**What is required:**
Rewrite the lines below, putting "merge request" in place of "pull request" and changing nothing else.

Records to use START

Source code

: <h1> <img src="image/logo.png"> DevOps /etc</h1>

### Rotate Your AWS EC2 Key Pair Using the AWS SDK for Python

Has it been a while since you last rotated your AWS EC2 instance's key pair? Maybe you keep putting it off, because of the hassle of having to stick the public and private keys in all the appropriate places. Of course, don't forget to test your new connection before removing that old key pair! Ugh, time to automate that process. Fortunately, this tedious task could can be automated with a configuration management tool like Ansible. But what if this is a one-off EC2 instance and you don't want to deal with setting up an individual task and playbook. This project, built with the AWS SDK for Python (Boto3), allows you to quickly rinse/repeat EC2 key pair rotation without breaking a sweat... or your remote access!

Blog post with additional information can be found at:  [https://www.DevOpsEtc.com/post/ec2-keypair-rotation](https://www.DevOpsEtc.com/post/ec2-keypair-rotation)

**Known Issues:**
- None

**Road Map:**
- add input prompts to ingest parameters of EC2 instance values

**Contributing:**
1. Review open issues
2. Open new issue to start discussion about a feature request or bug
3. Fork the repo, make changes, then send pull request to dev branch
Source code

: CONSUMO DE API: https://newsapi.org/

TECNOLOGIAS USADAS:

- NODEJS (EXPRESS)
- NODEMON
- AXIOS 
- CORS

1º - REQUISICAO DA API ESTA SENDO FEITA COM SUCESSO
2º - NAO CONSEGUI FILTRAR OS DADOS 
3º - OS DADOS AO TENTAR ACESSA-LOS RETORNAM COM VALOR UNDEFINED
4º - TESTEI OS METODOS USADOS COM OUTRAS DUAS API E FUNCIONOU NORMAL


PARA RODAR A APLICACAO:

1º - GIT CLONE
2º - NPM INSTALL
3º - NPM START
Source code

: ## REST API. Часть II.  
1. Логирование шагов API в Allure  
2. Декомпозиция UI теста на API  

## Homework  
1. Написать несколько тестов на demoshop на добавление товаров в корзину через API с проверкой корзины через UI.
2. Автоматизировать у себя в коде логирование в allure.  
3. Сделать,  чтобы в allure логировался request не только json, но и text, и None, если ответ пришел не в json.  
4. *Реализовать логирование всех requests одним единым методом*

Records to use END

**Finished task:**
Source code

: <h1> <img src="image/logo.png"> DevOps /etc</h1>

### Rotate Your AWS EC2 Key Pair Using the AWS SDK for Python

Has it been a while since you last rotated your AWS EC2 instance's key pair? Maybe you keep putting it off, because of the hassle of having to stick the public and private keys in all the appropriate places. Of course, don't forget to test your new connection before removing that old key pair! Ugh, time to automate that process. Fortunately, this tedious task could can be automated with a configuration management tool like Ansible. But what if this is a one-off EC2 instance and you don't want to deal with setting up an individual task and playbook. This project, built with the AWS SDK for Python (Boto3), allows you to quickly rinse/repeat EC2 key pair rotation without breaking a sweat... or your remote access!

Blog post with additional information can be found at:  [https://www.DevOpsEtc.com/post/ec2-keypair-rotation](https://www.DevOpsEtc.com/post/ec2-keypair-rotation)

**Known Issues:**
- None

**Road Map:**
- add input prompts to ingest parameters of EC2 instance values

**Contributing:**
1. Review open issues
2. Open new issue to start discussion about a feature request or bug
3. Fork the repo, make changes, then send merge request to dev branch
Source code

: CONSUMO DE API: https://newsapi.org/

TECNOLOGIAS USADAS:

- NODEJS (EXPRESS)
- NODEMON
- AXIOS 
- CORS

1º - REQUISICAO DA API ESTA SENDO FEITA COM SUCESSO
2º - NAO CONSEGUI FILTRAR OS DADOS 
3º - OS DADOS AO TENTAR ACESSA-LOS RETORNAM COM VALOR UNDEFINED
4º - TESTEI OS METODOS USADOS COM OUTRAS DUAS API E FUNCIONOU NORMAL


PARA RODAR A APLICACAO:

1º - GIT CLONE
2º - NPM INSTALL
3º - NPM START
Source code

: ## REST API. Часть II.  
1. Логирование шагов API в Allure  
2. Декомпозиция UI теста на API  

## Homework  
1. Написать несколько тестов на demoshop на добавление товаров в корзину через API с проверкой корзины через UI.
2. Автоматизировать у себя в коде логирование в allure.  
3. Сделать,  чтобы в allure логировался request не только json, но и text, и None, если ответ пришел не в json.  
4. *Реализовать логирование всех requests одним единым методом*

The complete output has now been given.